Date of Award

12-2003

Embargo Period

11-11-2018

Degree Type

Thesis

Degree Name

Bachelor of Arts/Bachelor of Teaching (Honours) BA/BTch (Hons)

Faculty

Education

First Advisor

Dr Daniel Reynaud

ANZSRC / FoR Code

199999 Studies in the Creative Arts and Writing not elsewhere classified, 220499 Religion and Religious Studies not elsewhere classified

Abstract

Uncle Arthur's Bedtime Stories stands as the principal and archetypal Seventh-day Adventist children's literature text. It is heavily inscribed with distinct ideologies, which are specifically referential to Seventh-day Adventist dogma and faith. As children read these texts they are exposed to and affected by these ideologies. This thesis seeks to expose the overt and covert ideologies of the text so that their power can be negated and their value evaluated. This is accomplished through a brief investigation of the author and the publishing institution that conceived the text, then through an explanation of the development and aims of critical literacy reading processes. These reading processes are then applied to the text in order to render the explicit the belief structures that sustain the stories' proposed 'truths' and 'meanings', and which were constructed into the text by the author and institution.

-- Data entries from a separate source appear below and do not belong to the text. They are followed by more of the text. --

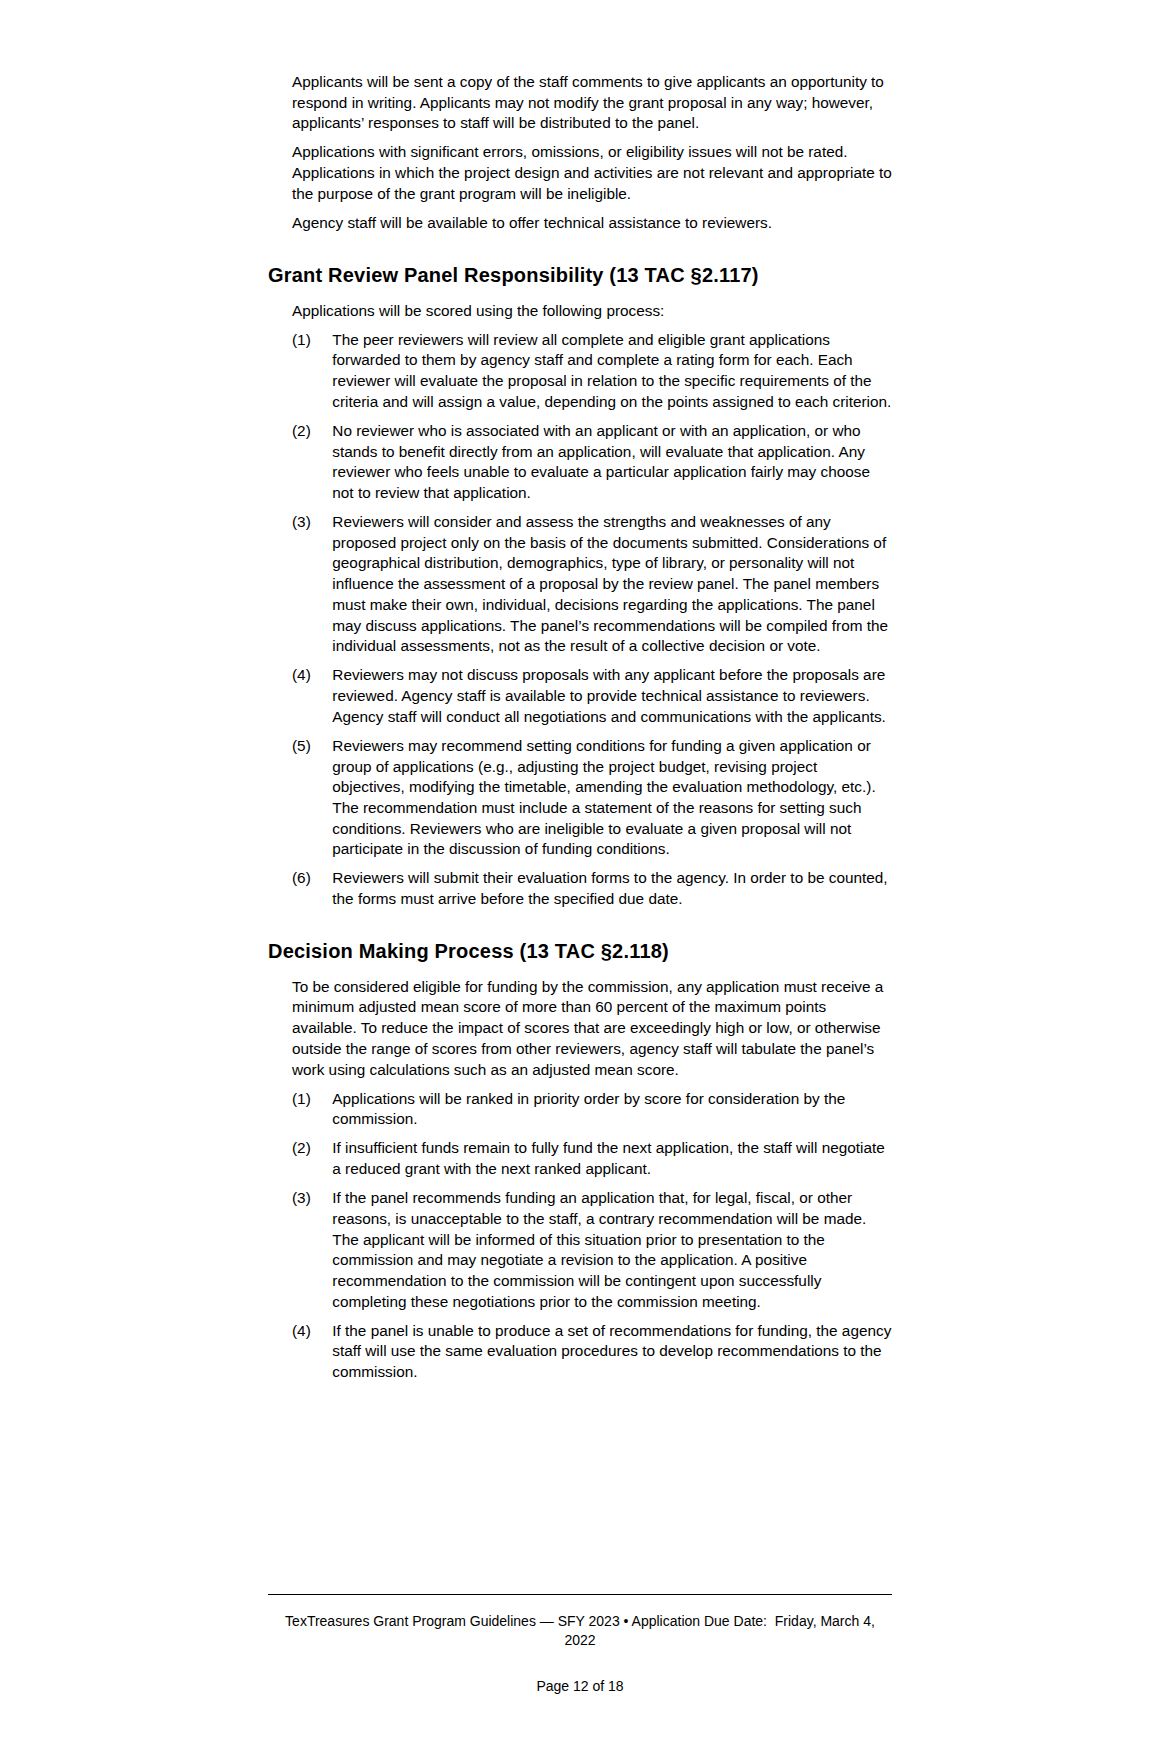Applicants will be sent a copy of the staff comments to give applicants an opportunity to respond in writing. Applicants may not modify the grant proposal in any way; however, applicants’ responses to staff will be distributed to the panel.
Applications with significant errors, omissions, or eligibility issues will not be rated. Applications in which the project design and activities are not relevant and appropriate to the purpose of the grant program will be ineligible.
Agency staff will be available to offer technical assistance to reviewers.
Grant Review Panel Responsibility (13 TAC §2.117)
Applications will be scored using the following process:
(1) The peer reviewers will review all complete and eligible grant applications forwarded to them by agency staff and complete a rating form for each. Each reviewer will evaluate the proposal in relation to the specific requirements of the criteria and will assign a value, depending on the points assigned to each criterion.
(2) No reviewer who is associated with an applicant or with an application, or who stands to benefit directly from an application, will evaluate that application. Any reviewer who feels unable to evaluate a particular application fairly may choose not to review that application.
(3) Reviewers will consider and assess the strengths and weaknesses of any proposed project only on the basis of the documents submitted. Considerations of geographical distribution, demographics, type of library, or personality will not influence the assessment of a proposal by the review panel. The panel members must make their own, individual, decisions regarding the applications. The panel may discuss applications. The panel’s recommendations will be compiled from the individual assessments, not as the result of a collective decision or vote.
(4) Reviewers may not discuss proposals with any applicant before the proposals are reviewed. Agency staff is available to provide technical assistance to reviewers. Agency staff will conduct all negotiations and communications with the applicants.
(5) Reviewers may recommend setting conditions for funding a given application or group of applications (e.g., adjusting the project budget, revising project objectives, modifying the timetable, amending the evaluation methodology, etc.). The recommendation must include a statement of the reasons for setting such conditions. Reviewers who are ineligible to evaluate a given proposal will not participate in the discussion of funding conditions.
(6) Reviewers will submit their evaluation forms to the agency. In order to be counted, the forms must arrive before the specified due date.
Decision Making Process (13 TAC §2.118)
To be considered eligible for funding by the commission, any application must receive a minimum adjusted mean score of more than 60 percent of the maximum points available. To reduce the impact of scores that are exceedingly high or low, or otherwise outside the range of scores from other reviewers, agency staff will tabulate the panel’s work using calculations such as an adjusted mean score.
(1) Applications will be ranked in priority order by score for consideration by the commission.
(2) If insufficient funds remain to fully fund the next application, the staff will negotiate a reduced grant with the next ranked applicant.
(3) If the panel recommends funding an application that, for legal, fiscal, or other reasons, is unacceptable to the staff, a contrary recommendation will be made. The applicant will be informed of this situation prior to presentation to the commission and may negotiate a revision to the application. A positive recommendation to the commission will be contingent upon successfully completing these negotiations prior to the commission meeting.
(4) If the panel is unable to produce a set of recommendations for funding, the agency staff will use the same evaluation procedures to develop recommendations to the commission.
TexTreasures Grant Program Guidelines — SFY 2023 • Application Due Date: Friday, March 4, 2022
Page 12 of 18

This investigation has revealed that Uncle Arthur's Bedtime Stories assumes levels of authority over truth, interpretation and the reader, which it does not intrinsically command. The recognition of this assumption of authority allows the text to propose and defend questionable 'truths' and spurious arguments, and also to justify unethical behavior. The thesis shows that critical literacy argues that both the author and the institution are complicit in the generation and transmission of these messages.

The thesis also presents and explains a body of evidence it has discovered that points to the negative effects of Uncle Arthur's Bedtime Stories on some readers.